Mais de 46000 crianças e adolescentes brasileiros vivem hoje afastados da família de origem em serviços de acolhimento, a maioria em abrigos. Essa situação carrega em si um paradoxo: se por um lado é uma medida necessária de proteção, por outro pode significar o afastamento de um direito fundamental – o de viver em comunidade. Crianças e adolescentes não devem crescer em instituições. O lugar deles é na família.
Como prevê a lei, o acolhimento não deve durar mais de dois anos. Espera-se que, nesse período, as famílias em crise sejam apoiadas. As mães e os pais devem ser incluídos em políticas sociais, inseridos em tratamentos para alcoolismo e uso de drogas, auxiliados a encontrar soluções para moradia e caminhos para a permanência de seus filhos na família junto ao núcleo extenso (avós, tios). O objetivo é que a situação de vulnerabilidade seja superada e os pais retomem o direito de cuidar de seus filhos. Em muitos casos isso é possível, a criança ou o adolescente festeja o retorno para sua casa, onde reencontra suas figuras de afeto e sua origem.
No entanto, para cerca de 7000 crianças e adolescentes, esse não é o desfecho da história. Quando a família não se reorganiza, inicia-se um processo de destituição do poder familiar e o encaminhamento dos filhos para adoção. São meninos e meninas que passam a sonhar com uma família, e, dependendo da idade, cor da pele e condição de saúde, isso não passa de um sonho distante.
É dever da família, da sociedade e do Estado assegurar à criança, ao adolescente e ao jovem, com absoluta prioridade, seus direitos fundamentais, como garante a Constituição. Por isso, a inovação legislativa proposta valida a participação da sociedade civil, de ONGs e grupos de apoio à adoção como atores fundamentais nesse cenário. Eles não substituem os necessários técnicos nas varas para agilizar os processos, mas podem e devem contribuir com suas ações de mobilização, formação e ampliação da visão de família e de cuidado.
No Cadastro Nacional de Adoção há 38000 pretendentes à espera de um filho ou uma filha, mas a incompatibilidade entre o perfil desejado e a realidade das crianças e dos adolescentes cadastrados está entre os motivos para que novas famílias não se formem. Crianças maiores, negras, grupos de irmãos ou crianças que tenham alguma deficiência têm menores chances de ser adotados. Acreditamos que a preparação coordenada dos pretendentes possa conciliar o ideal com o real, viabilizando muitos encontros afetivos entre pais e filhos. Outras famílias podem perceber que não desejam adotar, mas apadrinhar uma criança.

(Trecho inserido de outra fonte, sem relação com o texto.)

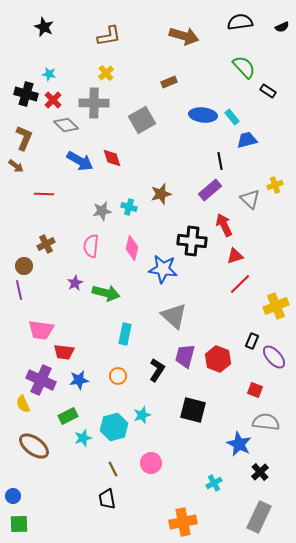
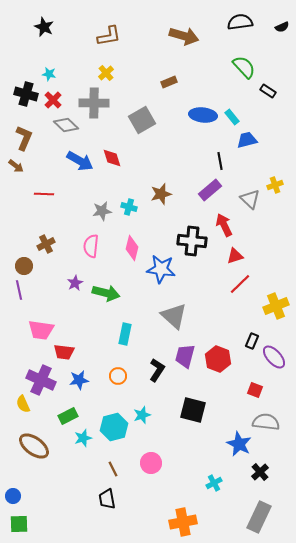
blue star at (163, 269): moved 2 px left
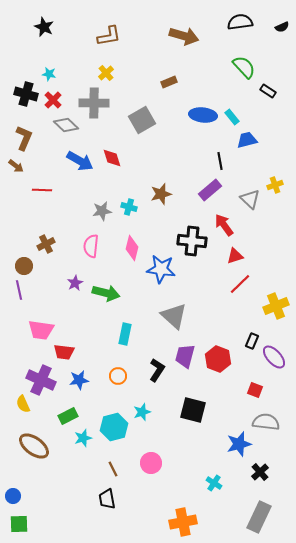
red line at (44, 194): moved 2 px left, 4 px up
red arrow at (224, 225): rotated 10 degrees counterclockwise
cyan star at (142, 415): moved 3 px up
blue star at (239, 444): rotated 30 degrees clockwise
cyan cross at (214, 483): rotated 28 degrees counterclockwise
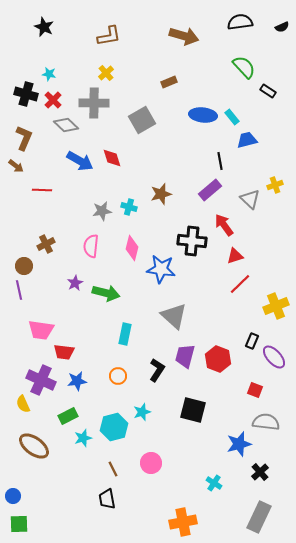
blue star at (79, 380): moved 2 px left, 1 px down
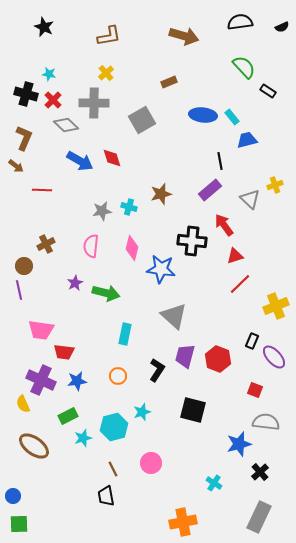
black trapezoid at (107, 499): moved 1 px left, 3 px up
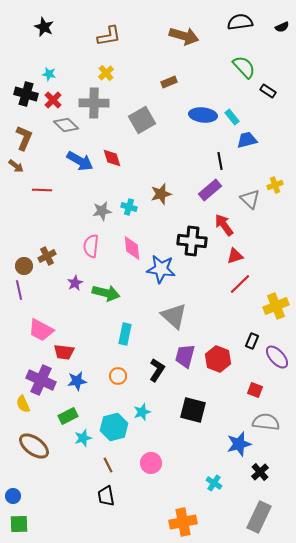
brown cross at (46, 244): moved 1 px right, 12 px down
pink diamond at (132, 248): rotated 20 degrees counterclockwise
pink trapezoid at (41, 330): rotated 20 degrees clockwise
purple ellipse at (274, 357): moved 3 px right
brown line at (113, 469): moved 5 px left, 4 px up
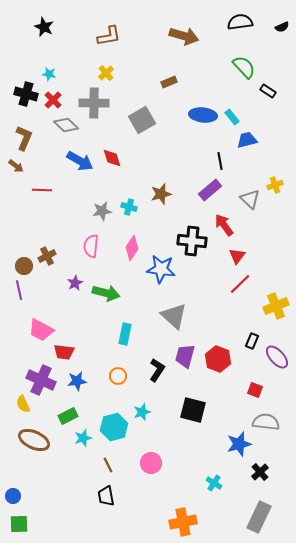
pink diamond at (132, 248): rotated 40 degrees clockwise
red triangle at (235, 256): moved 2 px right; rotated 36 degrees counterclockwise
brown ellipse at (34, 446): moved 6 px up; rotated 12 degrees counterclockwise
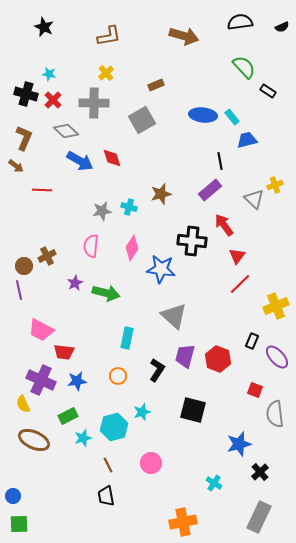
brown rectangle at (169, 82): moved 13 px left, 3 px down
gray diamond at (66, 125): moved 6 px down
gray triangle at (250, 199): moved 4 px right
cyan rectangle at (125, 334): moved 2 px right, 4 px down
gray semicircle at (266, 422): moved 9 px right, 8 px up; rotated 104 degrees counterclockwise
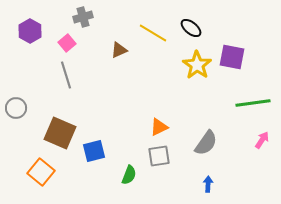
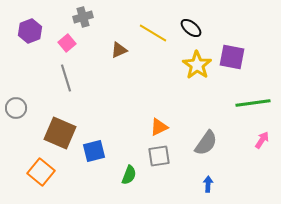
purple hexagon: rotated 10 degrees clockwise
gray line: moved 3 px down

O apadrinhamento afetivo é uma alternativa de convivência familiar e comunitária para os grupos que, ao contrário dos bebês, têm poucas chances de adoção. Nesse caso, pessoas ou famílias são formadas para se tornar referências afetivas importantes na vida das crianças e dos adolescentes acolhidos, dentro de uma base legal clara e bem estabelecida. Trata-se de uma oportunidade de a sociedade responsabilizar-se, com o Estado, pelo bem-cuidar de seus meninos e meninas mais vulneráveis, convivendo com eles e apoiando-os enquanto crescem, para prepará-los para a saída da instituição.

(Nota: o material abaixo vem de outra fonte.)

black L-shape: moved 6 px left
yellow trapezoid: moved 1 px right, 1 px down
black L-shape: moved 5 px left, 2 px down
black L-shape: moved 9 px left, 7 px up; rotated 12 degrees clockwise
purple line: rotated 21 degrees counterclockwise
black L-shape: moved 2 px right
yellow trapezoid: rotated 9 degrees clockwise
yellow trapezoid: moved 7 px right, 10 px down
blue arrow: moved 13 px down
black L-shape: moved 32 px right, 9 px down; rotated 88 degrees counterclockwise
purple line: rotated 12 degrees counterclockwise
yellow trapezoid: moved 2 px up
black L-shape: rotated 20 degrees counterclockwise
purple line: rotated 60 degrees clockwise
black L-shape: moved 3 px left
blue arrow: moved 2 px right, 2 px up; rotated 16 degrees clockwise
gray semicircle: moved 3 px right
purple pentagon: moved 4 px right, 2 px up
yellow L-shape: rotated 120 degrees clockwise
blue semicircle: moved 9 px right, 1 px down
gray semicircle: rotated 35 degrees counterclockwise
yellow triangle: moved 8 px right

Há ainda a família acolhedora, modalidade presente no Brasil e em muitos países, que é vista como prioritária em relação aos abrigos. A proposta é priorizar nessa modalidade o atendimento de crianças de zero a 6 anos. Na esteira do movimento internacional pela não institucionalização de bebês, queremos nossos pequenos em famílias, sempre. É preciso ampliar os programas de famílias acolhedoras, nos quais famílias são formadas, preparadas afetiva e tecnicamente para cuidar de um bebê até que ele volte para sua família de origem ou seja adotado. A família acolhedora proporciona aos bebês a essência reparadora de um encontro afetivo, amoroso, singular nesse momento de gigantesca importância para sua formação enquanto sujeito.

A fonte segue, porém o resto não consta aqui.